#### Source text:
_ _ _ _ _ _ _

5. Rollover Hours. Unused hours within a given Service Period (“Rollover Hours”) will carry forward in perpetuity from one Service Period to the next based on the following terms and conditions: (i) Rollover Hours remain eligible for Services only for active accounts that are in good standing; and (ii) Rollover Hours expire immediately upon either a break in service or termination of service. There are no refunds under any circumstances for unused hours, rollover or otherwise.
6. Subscription Modifications. Customer may increase or decrease the number of hours purchased for future Service Periods with no less than fourteen (14) days written notice. IncWorx reserves the right to delay an increase in hours in order to ensure resource availability and service quality. The new hourly allotment must begin on the first day of a month. An increase or decrease in hours is subject to a change in Customer’s monthly fee which will be determined by IncWorx and presented to Customer. If, upon receiving notice from IncWorx of a change in fees as a result of an increase or decrease in hours, Customer may opt out of the change within five (5) business days and remain on the then-current hour allotment and fee structure.
7. Independent Contractors. The parties to this Agreement are independent contractors. There is no relationship of partnership, joint venture, employment, franchise, or agency created hereby between the parties. Neither party will have the power to bind the other or incur obligations on the other party’s behalf without the other party’s prior written consent.
8. Non-solicitation. Customer agrees that it will not solicit or otherwise hire or retain in any capacity the services of any employee or subcontractor of IncWorx, having performed Services under this Agreement, for a period of 18 months following termination of this Agreement. In the event Customer is found to be in violation of this provision, Customer agrees to pay a sum equal to $50,000 USD to IncWorx for each violation, within fifteen (15) business days of the violation. Customer further agrees to reimburse IncWorx for all reasonable expenses, including attorney fees, necessary to enforce this provision in the event Customer is found to be in violation of this provision.
9. Warranty and Limitation of Liability. IncWorx warrants and represents that the Services provided hereunder shall be delivered in a reasonable and workmanlike manner and in keeping with the standard practices and protocols recognized in the industry. IncWorx excludes and disclaims all other warranties whatsoever, whether express, implied or statutory, including any warranty of non-infringement, merchantability or fitness for particular purpose. Notwithstanding any other provision of this Agreement, neither party shall be liable to the other whatsoever for any special, consequential, indirect, exemplary or punitive damages, including any damages on account of lost profits, lost data, loss of use of data, or lost opportunity, whether or not placed on notice of any such alleged damages and regardless of the form of action in which such damages may be sought. IncWorx total cumulative liability, if any, to Customer or any third party, for any and all damages arising or in connection with this Agreement, including, without limitation, those from any negligence, any act or omission by IncWorx or its representatives, shall not exceed the amount actually paid or payable by Customer to IncWorx during the prior twelve (12) months under this Agreement.

_ _ _ _ _ _ _

#### Records shown:
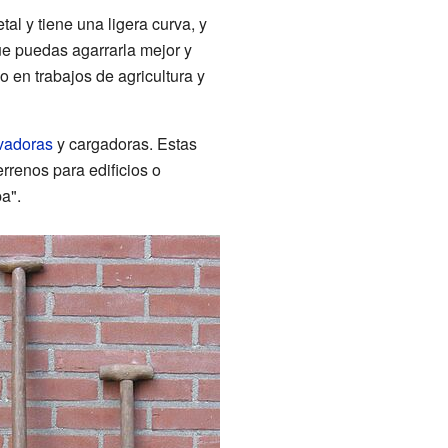
al y tiene una ligera curva, y
e puedas agarrarla mejor y
en trabajos de agricultura y
vadoras
y cargadoras. Estas
rrenos para edificios o
a".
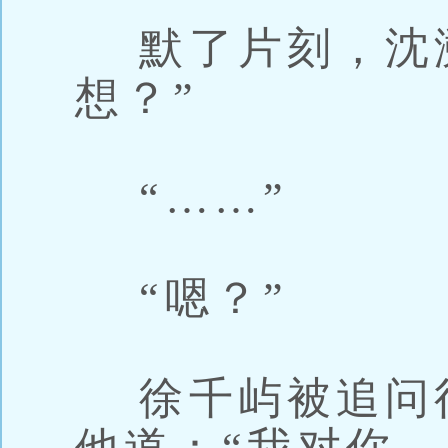
默了片刻，沈溯
想？”
“……”
“嗯？”
徐千屿被追问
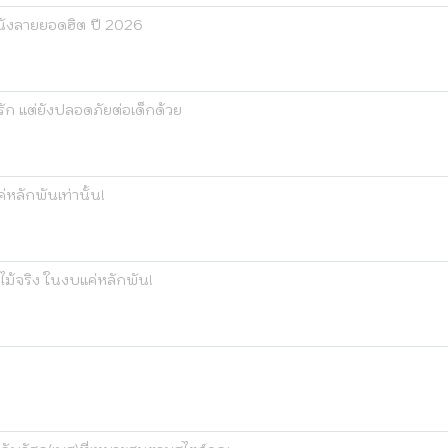
ผนังลายยอดฮิต ปี 2026
ารัก แต่ยังปลอดภัยต่อเด็กด้วย
่หลักพันเท่านั้น!
ไม้จริง ในงบแค่หลักพัน!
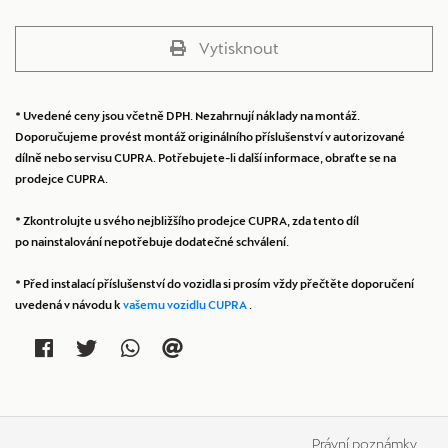
Vytisknout
* Uvedené ceny jsou včetně DPH. Nezahrnují náklady na montáž.
Doporučujeme provést montáž originálního příslušenství v autorizované
dílně nebo servisu CUPRA. Potřebujete-li další informace, obraťte se na
prodejce CUPRA.
* Zkontrolujte u svého nejbližšího prodejce CUPRA, zda tento díl
po nainstalování nepotřebuje dodatečné schválení.
* Před instalací příslušenství do vozidla si prosím vždy přečtěte doporučení
uvedená v návodu k
vašemu vozidlu CUPRA
.
Právní poznámky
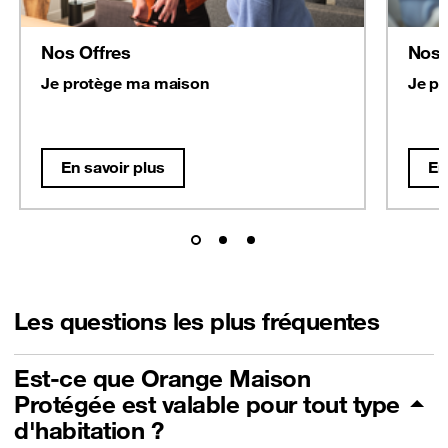
Nos Offres
Nos 
Je protège ma maison
Je p
En savoir plus
En
Les questions les plus fréquentes
Est-ce que Orange Maison
Protégée est valable pour tout type
d'habitation ?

_ _ _ _ _ _ _

#### Work item A:
Reproduce the listing line for line, character for character, but drop the picture placeholder lines.
#### Work item B:
Carry on the contract terms past their final sentence, starting with the next clause.
The contract terms and the listing are unrelated to each other.

#### Answer A:
al y tiene una ligera curva, y
e puedas agarrarla mejor y
en trabajos de agricultura y
vadoras
y cargadoras. Estas
rrenos para edificios o
a".
默了片刻，沈溯
想？”
“……”
“嗯？”
徐千屿被追问
ผนังลายยอดฮิต ปี 2026
ารัก แต่ยังปลอดภัยต่อเด็กด้วย
่หลักพันเท่านั้น!
ไม้จริง ในงบแค่หลักพัน!
Vytisknout
* Uvedené ceny jsou včetně DPH. Nezahrnují náklady na montáž.
Doporučujeme provést montáž originálního příslušenství v autorizované
dílně nebo servisu CUPRA. Potřebujete-li další informace, obraťte se na
prodejce CUPRA.
* Zkontrolujte u svého nejbližšího prodejce CUPRA, zda tento díl
po nainstalování nepotřebuje dodatečné schválení.
* Před instalací příslušenství do vozidla si prosím vždy přečtěte doporučení
uvedená v návodu k
vašemu vozidlu CUPRA
.
Právní poznámky
Nos Offres
Nos 
Je protège ma maison
Je p
En savoir plus
En
Les questions les plus fréquentes
Est-ce que Orange Maison
Protégée est valable pour tout type
d'habitation ?

#### Answer B:
10. Indemnification. To the fullest extent permitted by law, each party shall indemnify and hold harmless the other party and all of their agents and employees from and against any and all claims, damages, loss, liability, personal injury, property damages and fines and expenses, including but not limited to reasonable attorney’s fees, arising out of or in connection with the performance of work under this Agreement, including but not limited to any negligent or willful act or omission, arising out of the performance of work under this Agreement.
11. Confidential Information. Each party (as “Receiving Party”) agrees that all code, inventions, know-how, business, technical, rates and financial information that it obtains from the disclosing party (“Disclosing Party”) constitute the confidential property of the Disclosing Party (“Confidential Information”), provided that it is identified as confidential at the time of disclosure or should be reasonably known by the Receiving Party to be Confidential Information due to the nature of the information disclosed and the circumstances surrounding the disclosure. Except as expressly authorized herein, the Receiving Party will (i) hold in confidence and not disclose any Confidential Information to third parties; and (ii) not use Confidential Information for any purpose other than fulfilling its obligations and exercising its rights under this Agreement.
The Receiving Party may disclose Confidential Information to its employees, agents, contractors, and other representatives having a legitimate need to know, provided that: (i) such representatives are bound to confidentiality obligations no less protective of the Disclosing Party than this Section 11; and (ii) the Receiving Party remains responsible for compliance by any such representative with the terms of this Section 11. The Receiving Party’s nondisclosure obligation shall not apply to information which the Receiving Party can document: (1) was rightfully in its possession or known to it prior to receipt of the Confidential Information; (2) is or has become public knowledge through no fault of the Receiving Party; (3) is rightfully obtained by the Receiving Party from a third party without breach of any confidentiality obligation; or (4) is independently developed by employees of the Receiving Party who had no access to such information.
The Receiving Party may make disclosures to the extent required by law or court order, provided the Receiving Party notifies the Disclosing Party in advance and cooperates in any effort to obtain confidential treatment. The Receiving Party acknowledges that disclosure of Confidential Information would cause substantial harm for which damages alone would not be a sufficient remedy, and therefore, that upon any such disclosure by the Receiving Party, the Disclosing Party shall be entitled to seek appropriate equitable relief in addition to whatever other remedies it might have at law.
12. Severability. Each provision herein shall be separate and independent from all other provisions, and a breach of any single provision shall in no way prevent the performance of all other valid provisions. In addition, a breach of one provision does not otherwise discharge, terminate or relieve the parties from the performance of all other remaining provisions.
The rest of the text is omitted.